(Quoted text):
■ ■ ■ ■
At 4:30 a.m., I woke to the sound of rain falling steadily outside. An hour later, I was rolling myself out of bed and padding down the stairs in complete darkness.
I glanced over at the green glow above the stove.
I turned my attention back to the vast, black expanse, reaching into a familiar corner for a shoe; instinctively tugging a long sleeve shirt off of a hanger and quietly snatching my car keys before ninja-ing my way to the garage.
No lights. No noise.
That’s how I preferred it. The first light my eyes would see would be the sun rising.
Two of us stepped out of the car and into the moist, temperate air.
The steady rain had reduced to a scattered drizzle as we moved breathlessly through sleepy streets.
Minutes later, another set of feet joined our small running group.
The road glistened under the street lamps as we navigated puddles, questionable curb heights and construction cones.
I half listened to the muted conversation taking place just in front of me; and for a moment, I allowed my eyes to close- breathing in..
..There were traces of Holly and Magnolia and Oak Leaf Hydrangea, punctuated by freshly laid mulch. Wet dirt and asphalt mingled with the warm, melting notes of rising dough and bacon.
I opened my eyes back up. Signs of life now.
Construction workers with yellow hard hats on, lunch tins in one hand, coffee cups in the other, walking to work. Cars idling at red lights.
Our running group back to two, we rounded out our 9-mile run just in time to see the sky turn from black to dark blue; dark blue to pinks and purples and light blues.
I arrived back home, half the world still asleep as I changed out of my wet clothes and sat on the floor to stretch- the yellow and gold rays pouring in through the windows.
In honor of Good Friday and the Easter weekend, I decided to throw together a clean-eating dish with my favorite fish: Salmon.
This is yet another super easy, super delicious meal that you can throw together in a mere matter of minutes- which is a great thing for those of us who don’t like to spend a ton of time slaving over a stove.
- 1 salmon fillet, fully cooked
- 1/2 cup fresh kale, chopped into small pieces
- 1 cup fresh bok choy; chopped into small pieces with the white part separated
- 2 sprigs green onions, finely chopped
- 4-5 grape tomatoes, sliced in half
- turmeric, salt-free seasoning, crushed red pepper (seasoned to taste)*
*You can choose to include more or less seasonings.
- Prepare your salmon according to your preferences, and set it aside. **Because I’m not a huge fan of ‘cooking’, I bought pre-seasoned, frozen salmon and popped it in the microwave for 3.5 minutes.
- Cover the bottom of a medium sauce pan with EVOO, and set over medium-low heat.
- Toss in the green onion and the white part of the bok choy (because the white part requires slightly longer cooking time). Cook for roughly 3 minutes.
- Toss in kale and seasonings, and add a little water. Mix contents thoroughly until the kale and bok choy appear bright green in color.
- Throw in sliced tomatoes and stir for another 30 seconds before removing from heat.
- Using salad tongs, place mixed greens on a plate, and top with salmon.
■ ■ ■ ■
(Provided data):

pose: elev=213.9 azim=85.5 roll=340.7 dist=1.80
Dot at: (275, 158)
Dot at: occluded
■ ■ ■ ■
(Problem set):
1. According to the salmon post, how long did the writer microwave the frozen salmon?
2. Translate this sentence from the salmon post into Spanish: "The steady rain had reduced to a scattered drizzle as we moved breathlessly through sleepy streets."
The material has no connection to the salmon post.

(Results by task):
1. 3.5 minutes.

2. La lluvia constante se había reducido a una llovizna dispersa mientras avanzábamos sin aliento por calles adormecidas.